Bounding box coordinate data:
------------------------
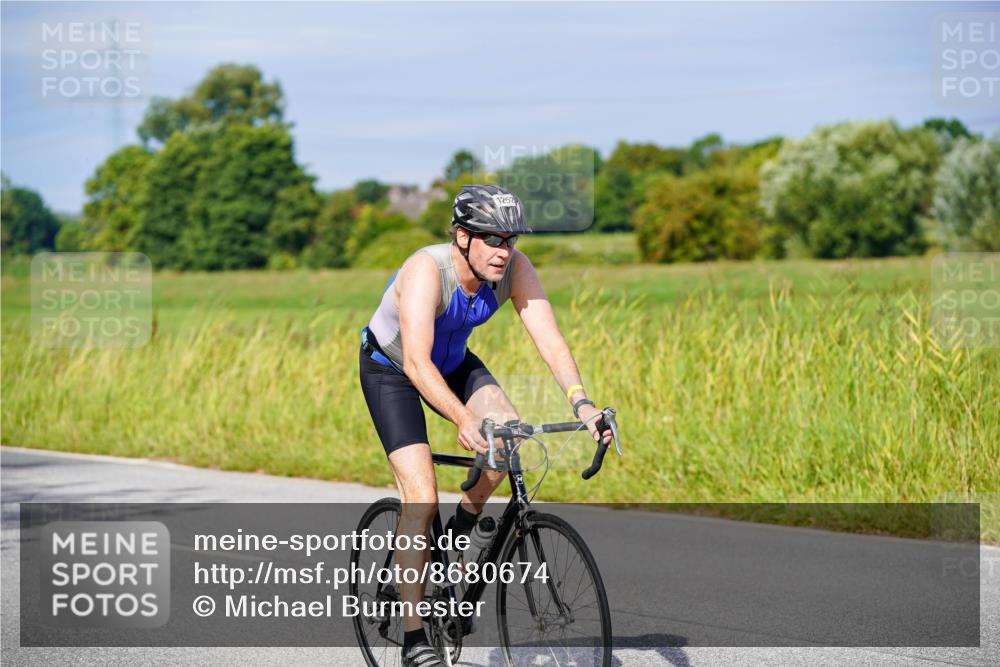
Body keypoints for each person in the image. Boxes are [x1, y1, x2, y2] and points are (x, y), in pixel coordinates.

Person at [358, 184, 612, 667]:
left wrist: (582, 404)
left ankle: (460, 534)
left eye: (510, 239)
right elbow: (415, 361)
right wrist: (461, 417)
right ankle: (415, 640)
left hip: (453, 362)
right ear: (461, 237)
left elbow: (549, 338)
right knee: (421, 499)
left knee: (507, 436)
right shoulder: (425, 272)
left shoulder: (515, 269)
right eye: (492, 239)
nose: (504, 251)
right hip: (392, 370)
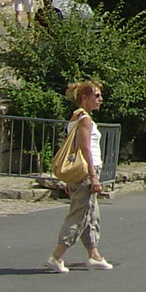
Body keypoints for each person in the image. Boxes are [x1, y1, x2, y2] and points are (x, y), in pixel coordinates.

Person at [47, 81, 114, 270]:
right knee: (80, 214)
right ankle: (57, 256)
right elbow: (84, 148)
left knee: (92, 214)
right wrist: (93, 176)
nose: (100, 99)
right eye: (96, 96)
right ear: (84, 98)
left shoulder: (76, 117)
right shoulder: (84, 119)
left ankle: (94, 255)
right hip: (86, 171)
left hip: (82, 172)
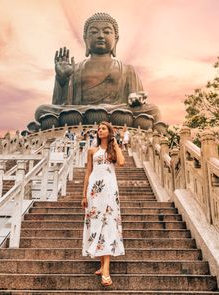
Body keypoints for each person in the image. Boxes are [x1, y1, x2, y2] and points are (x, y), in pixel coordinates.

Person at [33, 13, 160, 130]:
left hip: (117, 112)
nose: (100, 36)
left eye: (107, 32)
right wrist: (62, 80)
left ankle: (100, 113)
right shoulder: (75, 69)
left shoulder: (127, 70)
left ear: (116, 39)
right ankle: (98, 114)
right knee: (42, 110)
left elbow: (137, 102)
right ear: (85, 39)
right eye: (94, 32)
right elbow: (61, 105)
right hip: (81, 113)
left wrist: (136, 99)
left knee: (154, 111)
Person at [81, 121, 125, 286]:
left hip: (109, 191)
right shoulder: (92, 150)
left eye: (103, 128)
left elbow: (121, 163)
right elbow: (88, 173)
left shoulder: (113, 150)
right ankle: (101, 265)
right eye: (98, 129)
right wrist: (84, 194)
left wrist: (116, 144)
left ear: (110, 131)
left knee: (108, 225)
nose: (100, 130)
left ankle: (105, 269)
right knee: (97, 224)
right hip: (94, 192)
------------------------
Action item:
What are the lines above, starting at the one with "right elbow: (61, 105)" and ending at the one with "right wrist: (84, 194)"? Give them again exactly, and only them.

Result:
right elbow: (61, 105)
right hip: (81, 113)
left wrist: (136, 99)
left knee: (154, 111)
Person at [81, 121, 125, 286]:
left hip: (109, 191)
right shoulder: (92, 150)
left eye: (103, 128)
left elbow: (121, 163)
right elbow: (88, 173)
left shoulder: (113, 150)
right ankle: (101, 265)
right eye: (98, 129)
right wrist: (84, 194)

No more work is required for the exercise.